Et les femmes qui couraient du matin au soir, s’occupant des enfants et du bétail avec l’aide des plus grands pendant les mois d’hiver, pendant que l’homme était dans les chantiers. Des tâches qui ne leur cédaient pas une seconde de répit, qui les empêchaient de simplement respirer, d’être pleinement dans leur tête et dans leur âme. Toujours bousculées par une corvée ou en train de veiller sur un petit malade. Sans compter ces bouches qui se multipliaient et qui déformaient leurs corps. 

 

«Quand j’écris, je cherche à nommer au plus juste l’à-vif de l’expérience de vivre. Je ne connais de beauté que la beauté un peu douloureuse, craquelée… … Écrire, c’est tâtonner, chercher notre chemin entre nos propres aveuglements… … Je veux voir avec les yeux de chair. Toujours. Je ne sais pas écrire autrement qu’éblouie.» (p.193-195-197)

 

Celles et ceux qui ont risqué leur vie dans des usines et dû s’adapter à la fragmentation du travail, répétant pendant des heures des gestes qui ont transformé des humains en mécanique. On a commencé par faire des femmes et des hommes des robots dans les manufactures avant d’inventer des machines qui ont pris leur place.

 

«la fonderie c’est l’enfer

   une vraie vie de bestiaille

 

   dans les cuivres

   les plombs fondus

   les gars travaillent

   encatinés dans leurs combines

   coupe-feu

 

   quand ils se mettent à boucaner

   les autres gars les tapochent

   les roulent à terre

   pour les éteindre

 

   ça magane un homme

   flamber souvent» (p.55)

 

Les femmes ne sont pas en reste dans les filatures ou encore dans ces lieux insalubres où l’on fabriquait les allumettes. Marjolaine Bouchard et Marie-Paule Villeneuve ont fait un travail admirable pour décrire la vie de ces héroïnes dans des romans saisissants. 

 

«on travaillait tapies

   dans nos gestes

   murées

   dans le temps replié

   on démottait martelait

   séparait l’amiante

   du minerai

   roche de crin

   cœur d’épouvantail» (p.81)

 

Tous écourtaient leur vie, mais que faire quand c’est le seul moyen de nourrir la famille et les enfants? Tous des sacrifiés et des victimes de travaux forcés, écrasés par une fatalité qui se transmettait de génération en génération.

 

«on se savait maganées

   on tombait comme des mouches

   inhalations

   cataplasmes

   toux quintes consomption

   couenne et carrés de camphre

   nos remèdes s’épuisaient

   au même rythme que nous» (p.93)

 

Nous sommes loin du «moi-je» qui s’impose si souvent dans la poésie actuelle, des petites démangeaisons existentielles, des rimes émotionnelles où l’on étale son mal être sans prendre la peine de s’ouvrir les yeux pour voir autour de soi, pour s’imbiber du monde et de la souffrance collective dans laquelle nous sommes toujours engoncés malgré les publicités qui nous font rêver d’un paradis inatteignable. 

 

RÉALITÉ

 

Marie-Hélène Voyer empoigne la réalité, la dit dans le long temps, celui d’avant et de maintenant, décrit ces conditions où des hommes et des femmes risquent leur peau pour gagner leur vie. Bien sûr que ces tâches existent encore malgré les lois et les syndicats. 

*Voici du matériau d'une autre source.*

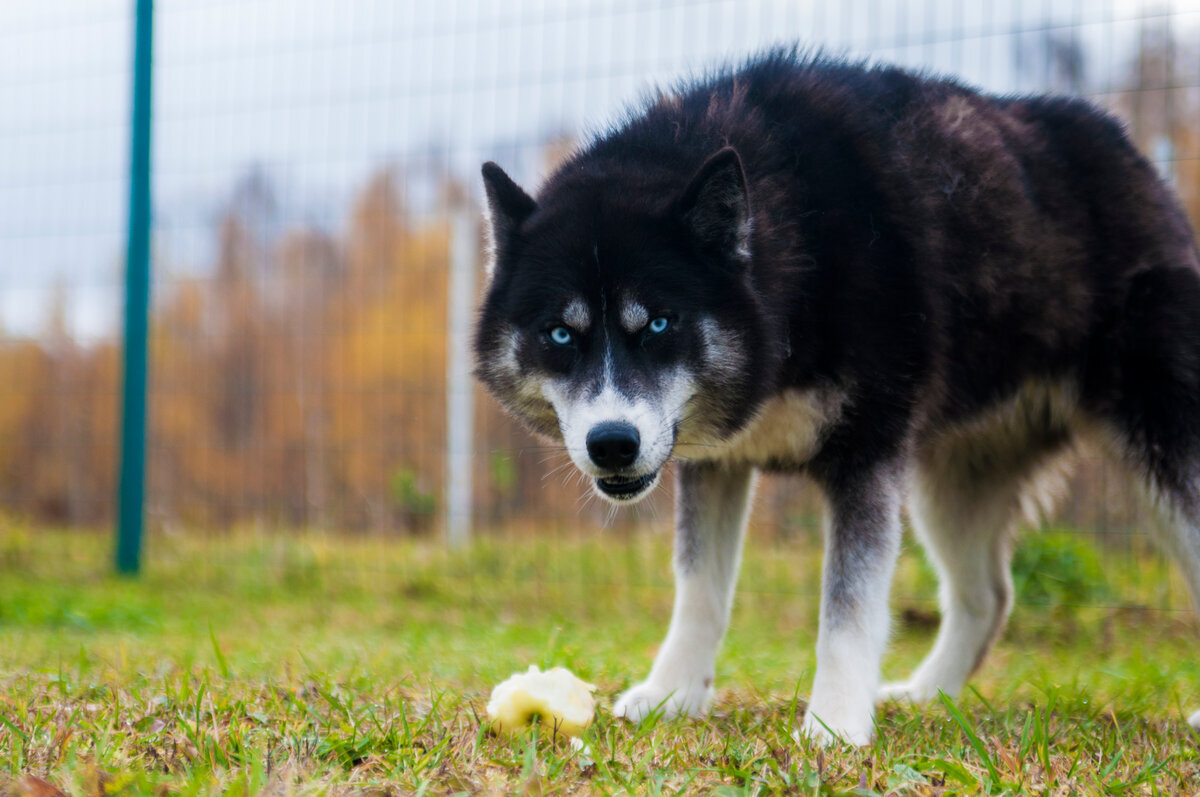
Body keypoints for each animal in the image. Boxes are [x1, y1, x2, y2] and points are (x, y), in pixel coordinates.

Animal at [472, 51, 1200, 748]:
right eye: (560, 333)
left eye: (657, 323)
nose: (612, 444)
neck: (792, 253)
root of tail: (1130, 150)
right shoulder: (716, 462)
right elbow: (699, 589)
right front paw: (673, 695)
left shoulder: (866, 458)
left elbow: (847, 610)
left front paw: (834, 726)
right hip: (951, 483)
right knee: (988, 596)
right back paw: (930, 695)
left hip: (1160, 449)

Que penser de l’exportation du travail trop dangereux et abrutissant vers les pays du tiers-monde et ces travaux que l’on ne veut plus faire et que l’on confie aux migrants? L’horreur des usines du début du siècle dernier se retrouve ailleurs. Et nous fermons les yeux en arborant nos vêtements fabriqués par des enfants dans de véritables geôles. 

Recueil nécessaire, celui de Marie-Hélène Voyer. Un effort remarquable de conscientisation, de sensibilisation et un témoignage qui échappe aux carcans du temps et de l’histoire. Un ouvrage qui démontre que nous sommes les mailles d’un immense tricot et que l’assujettissement d’un homme ou d’une femme par d’autres, peu importe l’endroit de la planète, nous touche tous. 

Un recueil dur, juste, dérangeant, parfois intolérable dans certaines descriptions. Pas moyen de demeurer indifférent. Dans une langue vigoureuse et rebelle, l’écrivaine nous sensibilise à cette déresponsabilisation qui marque notre époque en plongeant dans le temps pour dire et faire voir que nous sommes tous liés à la grande et folle course des humains, à la tragédie de la survie. Peut-on imaginer autre chose? Il le faut pour l’avenir de la planète et de l’aventure humaine. 

 

VOYER MARIE-HÉLÈNE : «Précieux Sang», Éditions La Peuplade, Chicoutimi, 214 pages, 27,95 $.